Dabei bildet die GASP nur einen Teil der EU-Außenbeziehungen. Das gesamte Spektrum des EU-Außenhandelns geht weit über die GASP hinaus. Zu diesem Spektrum gehören u.a. der EU-Annäherungsprozess (vor dem Beitritt von Kandidatenstaaten), die Europäische Nachbarschaftspolitik (ENP), der Außenhandel und die Entwicklungspolitik – Felder, die weitgehend in der Kompetenz der EU-Kommission liegen.

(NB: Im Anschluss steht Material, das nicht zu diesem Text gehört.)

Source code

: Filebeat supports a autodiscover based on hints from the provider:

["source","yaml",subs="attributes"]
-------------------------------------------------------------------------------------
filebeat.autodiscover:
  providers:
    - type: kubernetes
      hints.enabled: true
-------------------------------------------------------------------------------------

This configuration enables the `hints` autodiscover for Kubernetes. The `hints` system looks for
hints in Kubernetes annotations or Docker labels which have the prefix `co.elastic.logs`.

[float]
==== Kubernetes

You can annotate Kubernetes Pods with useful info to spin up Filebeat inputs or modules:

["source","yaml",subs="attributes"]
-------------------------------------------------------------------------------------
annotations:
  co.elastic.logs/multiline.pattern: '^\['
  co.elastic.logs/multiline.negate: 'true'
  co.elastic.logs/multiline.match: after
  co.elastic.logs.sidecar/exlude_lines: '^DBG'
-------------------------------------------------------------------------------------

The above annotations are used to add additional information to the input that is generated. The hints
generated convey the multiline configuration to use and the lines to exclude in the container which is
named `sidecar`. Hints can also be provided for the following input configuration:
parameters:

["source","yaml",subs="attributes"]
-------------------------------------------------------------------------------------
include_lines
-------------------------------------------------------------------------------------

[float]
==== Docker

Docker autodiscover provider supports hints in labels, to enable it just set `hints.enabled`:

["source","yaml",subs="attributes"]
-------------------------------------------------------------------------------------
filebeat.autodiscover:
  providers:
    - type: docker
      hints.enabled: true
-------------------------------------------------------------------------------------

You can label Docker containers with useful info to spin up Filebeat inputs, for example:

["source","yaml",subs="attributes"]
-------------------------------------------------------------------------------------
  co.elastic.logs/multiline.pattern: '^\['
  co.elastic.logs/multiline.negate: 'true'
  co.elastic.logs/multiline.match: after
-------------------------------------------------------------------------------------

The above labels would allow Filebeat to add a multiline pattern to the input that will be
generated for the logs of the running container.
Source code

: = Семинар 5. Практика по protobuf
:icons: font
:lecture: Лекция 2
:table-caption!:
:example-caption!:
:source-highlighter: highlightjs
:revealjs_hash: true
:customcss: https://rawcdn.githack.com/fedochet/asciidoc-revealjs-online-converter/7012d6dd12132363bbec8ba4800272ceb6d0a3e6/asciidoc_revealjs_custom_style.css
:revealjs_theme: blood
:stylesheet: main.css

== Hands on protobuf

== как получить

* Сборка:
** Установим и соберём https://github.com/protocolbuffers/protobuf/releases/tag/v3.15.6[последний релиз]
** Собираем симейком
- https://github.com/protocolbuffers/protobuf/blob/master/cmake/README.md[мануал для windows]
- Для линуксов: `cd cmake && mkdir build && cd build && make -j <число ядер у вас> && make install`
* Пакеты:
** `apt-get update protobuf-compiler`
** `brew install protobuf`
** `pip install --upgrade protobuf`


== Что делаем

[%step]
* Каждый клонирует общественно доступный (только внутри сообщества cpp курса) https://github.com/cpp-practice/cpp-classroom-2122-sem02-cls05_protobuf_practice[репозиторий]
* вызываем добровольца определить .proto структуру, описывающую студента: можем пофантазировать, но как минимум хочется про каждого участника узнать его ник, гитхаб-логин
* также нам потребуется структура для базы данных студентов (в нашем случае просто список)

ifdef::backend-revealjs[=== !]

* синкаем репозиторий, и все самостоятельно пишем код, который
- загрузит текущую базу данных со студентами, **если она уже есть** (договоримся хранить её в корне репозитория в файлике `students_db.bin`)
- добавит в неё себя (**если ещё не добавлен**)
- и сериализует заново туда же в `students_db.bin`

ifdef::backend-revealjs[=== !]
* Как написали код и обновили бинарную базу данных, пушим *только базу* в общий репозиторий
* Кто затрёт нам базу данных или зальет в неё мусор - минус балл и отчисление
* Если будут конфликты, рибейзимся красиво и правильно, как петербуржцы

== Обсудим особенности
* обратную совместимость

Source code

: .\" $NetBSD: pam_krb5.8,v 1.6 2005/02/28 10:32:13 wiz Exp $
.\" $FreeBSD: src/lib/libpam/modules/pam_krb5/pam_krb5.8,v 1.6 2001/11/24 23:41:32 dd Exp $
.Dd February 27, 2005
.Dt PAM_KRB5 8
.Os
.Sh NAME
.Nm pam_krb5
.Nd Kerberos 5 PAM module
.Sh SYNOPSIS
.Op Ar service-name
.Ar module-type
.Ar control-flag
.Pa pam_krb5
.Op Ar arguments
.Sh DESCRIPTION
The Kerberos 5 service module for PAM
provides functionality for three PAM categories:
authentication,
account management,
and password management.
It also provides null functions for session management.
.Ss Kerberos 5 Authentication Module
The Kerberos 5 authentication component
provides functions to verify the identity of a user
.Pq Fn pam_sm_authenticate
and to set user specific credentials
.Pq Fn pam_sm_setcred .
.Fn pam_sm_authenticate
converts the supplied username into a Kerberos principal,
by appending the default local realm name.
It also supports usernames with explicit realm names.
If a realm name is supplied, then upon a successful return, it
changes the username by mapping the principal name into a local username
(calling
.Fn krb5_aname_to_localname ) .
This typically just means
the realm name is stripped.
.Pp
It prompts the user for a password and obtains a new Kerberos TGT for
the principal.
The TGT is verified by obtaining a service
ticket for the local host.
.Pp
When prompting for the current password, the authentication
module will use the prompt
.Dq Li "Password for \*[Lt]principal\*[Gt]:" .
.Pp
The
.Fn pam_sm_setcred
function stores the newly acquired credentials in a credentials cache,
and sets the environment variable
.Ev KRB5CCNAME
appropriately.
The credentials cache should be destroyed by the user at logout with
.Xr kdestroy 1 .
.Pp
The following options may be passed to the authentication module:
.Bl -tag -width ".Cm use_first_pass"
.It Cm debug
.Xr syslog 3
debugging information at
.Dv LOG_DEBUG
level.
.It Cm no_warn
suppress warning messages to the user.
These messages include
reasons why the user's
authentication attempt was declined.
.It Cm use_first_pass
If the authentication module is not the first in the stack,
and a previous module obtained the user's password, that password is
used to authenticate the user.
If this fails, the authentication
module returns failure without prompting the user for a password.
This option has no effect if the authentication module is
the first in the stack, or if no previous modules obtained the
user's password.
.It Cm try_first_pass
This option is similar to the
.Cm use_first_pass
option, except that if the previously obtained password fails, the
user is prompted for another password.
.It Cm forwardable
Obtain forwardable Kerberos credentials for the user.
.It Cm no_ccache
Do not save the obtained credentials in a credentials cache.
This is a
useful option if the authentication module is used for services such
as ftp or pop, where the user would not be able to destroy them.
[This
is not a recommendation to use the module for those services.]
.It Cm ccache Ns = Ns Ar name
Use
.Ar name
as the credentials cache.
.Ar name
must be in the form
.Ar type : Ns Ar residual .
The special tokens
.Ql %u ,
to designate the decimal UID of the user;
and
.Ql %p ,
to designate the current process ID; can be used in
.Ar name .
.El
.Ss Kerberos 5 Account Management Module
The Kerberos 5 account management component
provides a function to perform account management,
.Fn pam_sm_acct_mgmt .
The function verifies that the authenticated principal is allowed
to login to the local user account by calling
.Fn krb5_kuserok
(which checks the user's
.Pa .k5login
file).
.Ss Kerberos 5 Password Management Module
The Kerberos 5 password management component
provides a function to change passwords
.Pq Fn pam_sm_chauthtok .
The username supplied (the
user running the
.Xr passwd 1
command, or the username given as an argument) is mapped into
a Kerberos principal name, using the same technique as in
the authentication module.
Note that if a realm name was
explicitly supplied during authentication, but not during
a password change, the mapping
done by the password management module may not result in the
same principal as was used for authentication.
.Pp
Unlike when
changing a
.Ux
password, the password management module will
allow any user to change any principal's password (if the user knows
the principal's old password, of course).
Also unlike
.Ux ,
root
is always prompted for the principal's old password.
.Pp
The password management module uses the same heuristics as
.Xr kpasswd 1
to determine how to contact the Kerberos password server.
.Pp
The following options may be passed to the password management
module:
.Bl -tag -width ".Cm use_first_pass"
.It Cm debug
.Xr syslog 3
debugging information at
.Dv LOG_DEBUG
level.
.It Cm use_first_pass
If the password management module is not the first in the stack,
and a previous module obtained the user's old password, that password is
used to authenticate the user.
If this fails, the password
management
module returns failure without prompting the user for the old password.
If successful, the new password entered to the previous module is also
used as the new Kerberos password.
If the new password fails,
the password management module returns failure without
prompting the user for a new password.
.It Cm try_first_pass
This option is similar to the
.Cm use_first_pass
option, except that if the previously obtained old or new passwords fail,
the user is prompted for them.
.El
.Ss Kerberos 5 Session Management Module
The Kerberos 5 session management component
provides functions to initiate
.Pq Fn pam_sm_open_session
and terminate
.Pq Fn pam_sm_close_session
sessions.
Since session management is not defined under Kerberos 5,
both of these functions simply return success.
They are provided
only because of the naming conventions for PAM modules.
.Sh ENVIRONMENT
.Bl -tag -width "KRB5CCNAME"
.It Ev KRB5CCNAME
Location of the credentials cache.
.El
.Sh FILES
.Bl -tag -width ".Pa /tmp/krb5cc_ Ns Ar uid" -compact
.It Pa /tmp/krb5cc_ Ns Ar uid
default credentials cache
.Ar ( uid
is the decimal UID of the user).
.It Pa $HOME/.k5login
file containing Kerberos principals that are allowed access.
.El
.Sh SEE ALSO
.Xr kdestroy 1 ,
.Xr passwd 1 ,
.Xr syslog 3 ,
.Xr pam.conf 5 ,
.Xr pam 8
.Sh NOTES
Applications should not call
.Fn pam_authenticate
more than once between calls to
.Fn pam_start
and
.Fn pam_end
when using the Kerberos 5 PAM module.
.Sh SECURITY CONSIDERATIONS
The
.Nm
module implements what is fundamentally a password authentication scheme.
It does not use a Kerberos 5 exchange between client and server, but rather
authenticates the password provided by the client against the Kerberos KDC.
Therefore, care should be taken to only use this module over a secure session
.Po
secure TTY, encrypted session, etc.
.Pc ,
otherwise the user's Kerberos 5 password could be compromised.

Mit dem Vertrag von Lissabon und dem damit geschaffenen „Doppelhut“ der Hohen Vertreterin für die GASP, die gleichzeitig Vizepräsidentin der Kommission ist und unter sich einen Europäischen Auswärtigen Dienst (EAD) hat, der sich aus Beamten der Mitgliedstaaten, der Kommission und des Ratssekretariats zusammensetzt, wurde ein entscheidender Schritt hin zu mehr Kohärenz im EU-Außenhandeln gemacht.

Die GASP umfasst laut EU-Vertrag alle Bereiche der Außen- und Sicherheitspolitik. In ihrem Dienst stehen die zivilen und militärischen Mittel und Fähigkeiten der Gemeinsamen Sicherheits- und Verteidigungspolitik (GSVP). Oft geht es bei der GASP um Krisenprävention, -bewältigung und Konfliktnachsorge. Dementsprechend unvorhersehbar ist die „GASP-Agenda“ – sie richtet sich stark an aktuellen außenpolitischen Geschehnissen aus. Und sie ist sehr umfangreich: Es gibt kaum einen aktuellen außen- oder sicherheitspolitischen Brennpunkt auf der Welt, der nicht auch im Rahmen der GASP behandelt wird. Andererseits umfasst der Bereich Krisenprävention langfristiges Engagement und Planung. Und auch mit den neuen EU-Delegationen (den EU-Auslandsvertretungen) werden die Beziehungen zwischen der EU und Drittstaaten auf eine breitere Grundlage gestellt. Zudem hat sich die Hohe Vertreterin zum Ziel gesetzt, grundlegende EU-Strategien gegenüber den großen globalen Partnern zu entwickeln.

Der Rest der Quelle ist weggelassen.